Me mira confuso, meditabundo. Creo que piensa que puedo tener razón. Está claro que él mismo no acaba de entender hasta qué punto es diferente de lo que era antes. Quizás es verdad que los fantasmas no tienen claro del todo que ya no están vivos y que no tienen un cuerpo físico de verdad. Pero, Dios mío, es que es tan real… Tiene un cuerpo, lo estoy viendo y lo he tocado, por mucho que esté hecho de energía o lo que sea; aunque el verdadero esté convirtiéndose en detritus bajo la tierra húmeda del jardín.

Sin embargo, no puedo meditar más en ello. La puerta de la biblioteca se ha abierto de repente y no puedo evitar recibir al conserje con un gritito de culpa y miedo.

—Señorita Montblaench —dice James preocupado, y lleva los dedos a los interruptores para encender la luz—. ¿Está usted bien?

Esta vez las bombillas sí responden. Estoy acurrucada contra la estantería, envuelta en mi abrigo mientras Alar sigue cruzado de brazos entre el atónito conserje y yo. Los miro a ambos alternativamente, incapaz de reaccionar.

—No puede verme —me dice Alar, observando con chocante familiaridad al conserje.

—¿Señorita Montblaench? —repite James, empezando a asustarse.

—Eh…, sí —digo esforzándome por apartar la mirada de Alar y parecer tranquila—. Se han ido las luces de pronto y la calefacción también, y he cogido el abrigo para calentarme. Usted me ha asustado al entrar —miento, y le dedico una sonrisa tranquilizadora.

—Lo siento, señorita Montblaench —dice James con una elegante inclinación de cabeza (siempre he pensado que este hombre podría trabajar en el palacio de Buckingham)—. No se preocupe por lo de las luces. En este castillo a veces sucede eso, y más.

Sin poder evitarlo desvío la mirada hacia Alar. James dirige la mirada hacia el mismo lugar al que miro yo, pero él no ve nada más que la mesa del bibliotecario y la pared de piedra tapizada que hay detrás.

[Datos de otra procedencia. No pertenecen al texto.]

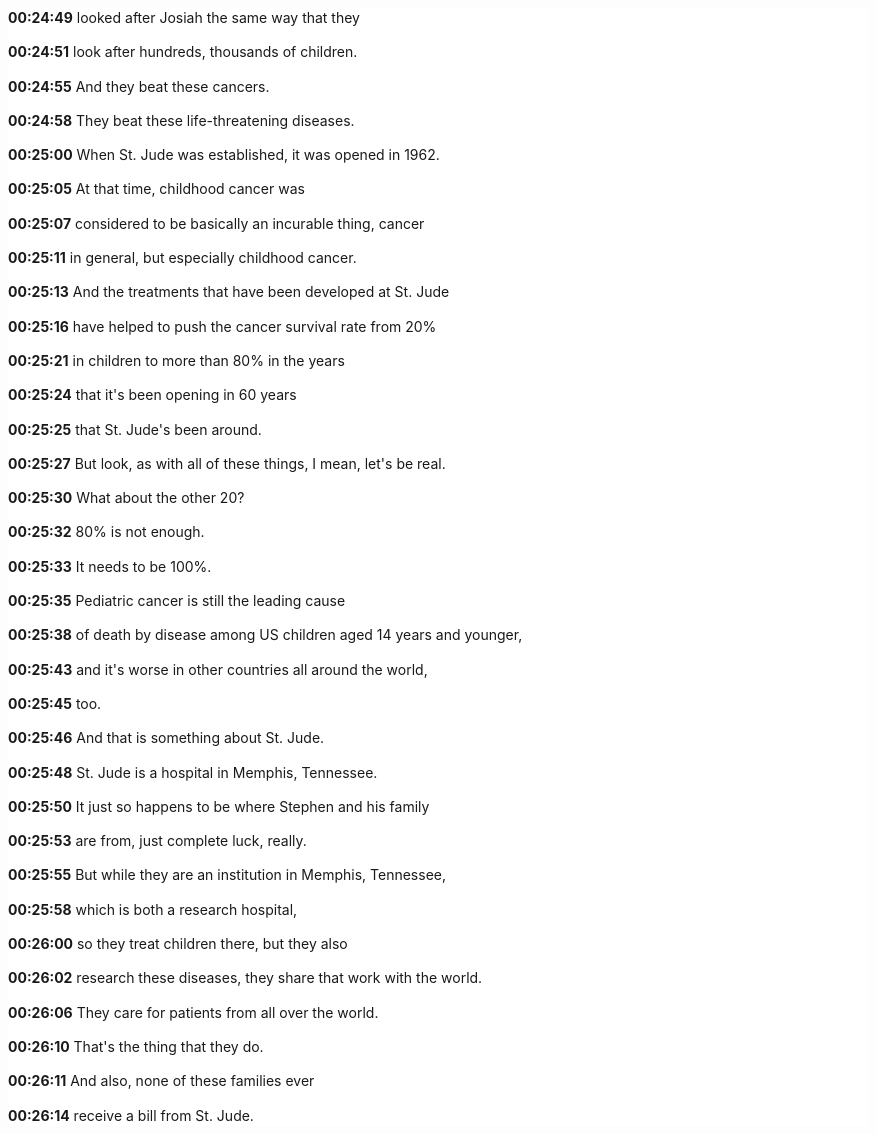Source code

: **00:24:49** looked after Josiah the same way that they

**00:24:51** look after hundreds, thousands of children.

**00:24:55** And they beat these cancers.

**00:24:58** They beat these life-threatening diseases.

**00:25:00** When St. Jude was established, it was opened in 1962.

**00:25:05** At that time, childhood cancer was

**00:25:07** considered to be basically an incurable thing, cancer

**00:25:11** in general, but especially childhood cancer.

**00:25:13** And the treatments that have been developed at St. Jude

**00:25:16** have helped to push the cancer survival rate from 20%

**00:25:21** in children to more than 80% in the years

**00:25:24** that it's been opening in 60 years

**00:25:25** that St. Jude's been around.

**00:25:27** But look, as with all of these things, I mean, let's be real.

**00:25:30** What about the other 20?

**00:25:32** 80% is not enough.

**00:25:33** It needs to be 100%.

**00:25:35** Pediatric cancer is still the leading cause

**00:25:38** of death by disease among US children aged 14 years and younger,

**00:25:43** and it's worse in other countries all around the world,

**00:25:45** too.

**00:25:46** And that is something about St. Jude.

**00:25:48** St. Jude is a hospital in Memphis, Tennessee.

**00:25:50** It just so happens to be where Stephen and his family

**00:25:53** are from, just complete luck, really.

**00:25:55** But while they are an institution in Memphis, Tennessee,

**00:25:58** which is both a research hospital,

**00:26:00** so they treat children there, but they also

**00:26:02** research these diseases, they share that work with the world.

**00:26:06** They care for patients from all over the world.

**00:26:10** That's the thing that they do.

**00:26:11** And also, none of these families ever

**00:26:14** receive a bill from St. Jude.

—La falta de calefacción ha dejado este sitio demasiado frío. Venga conmigo, señorita Montblaench —me anima James—, le daré un chocolate caliente.

Me quedo bloqueada. No puedo decirle que no, al fin y al cabo no hay nadie más en la biblioteca. Pero tampoco puedo irme así, sin hablar con Alar. Los segundos pasan sin que yo sea capaz de decidir qué hacer. Ambos me miran.

—Vete —me dice Alar al darse cuenta de que mi comportamiento empieza a ser alarmante.

Pero yo sigo siendo incapaz de moverme sin decirle nada, sin llegar a algún tipo de conclusión. Si algo me enseñaron mis padres fue a ser educada, y no puedo irme sin ni siquiera decir adiós. Sin saber si volveré a verle.

—Nos veremos mañana, Liadan —insiste Alar con vehemencia—. Ya no estoy enfadado, y podremos hablar mañana. Ahora debes irte con él, antes de que piense que te pasa algo grave.

Nuevamente está claro que ha sabido lo que pasaba por mi mente. Asiento con la cabeza. Reaccionando a tiempo, le dedico una sonrisa al conserje como si el gesto hubiese ido dirigido a él.

—Aceptaré ese chocolate, James —digo. El anciano sonríe, más relajado. Cojo la mochila y paso junto a Alar que me da las buenas noches. Tengo que hacer un esfuerzo increíble para no hablarle. Sigo al conserje hacia la puerta forzándome a no volver la cabeza y mirar atrás, donde se queda Alastair.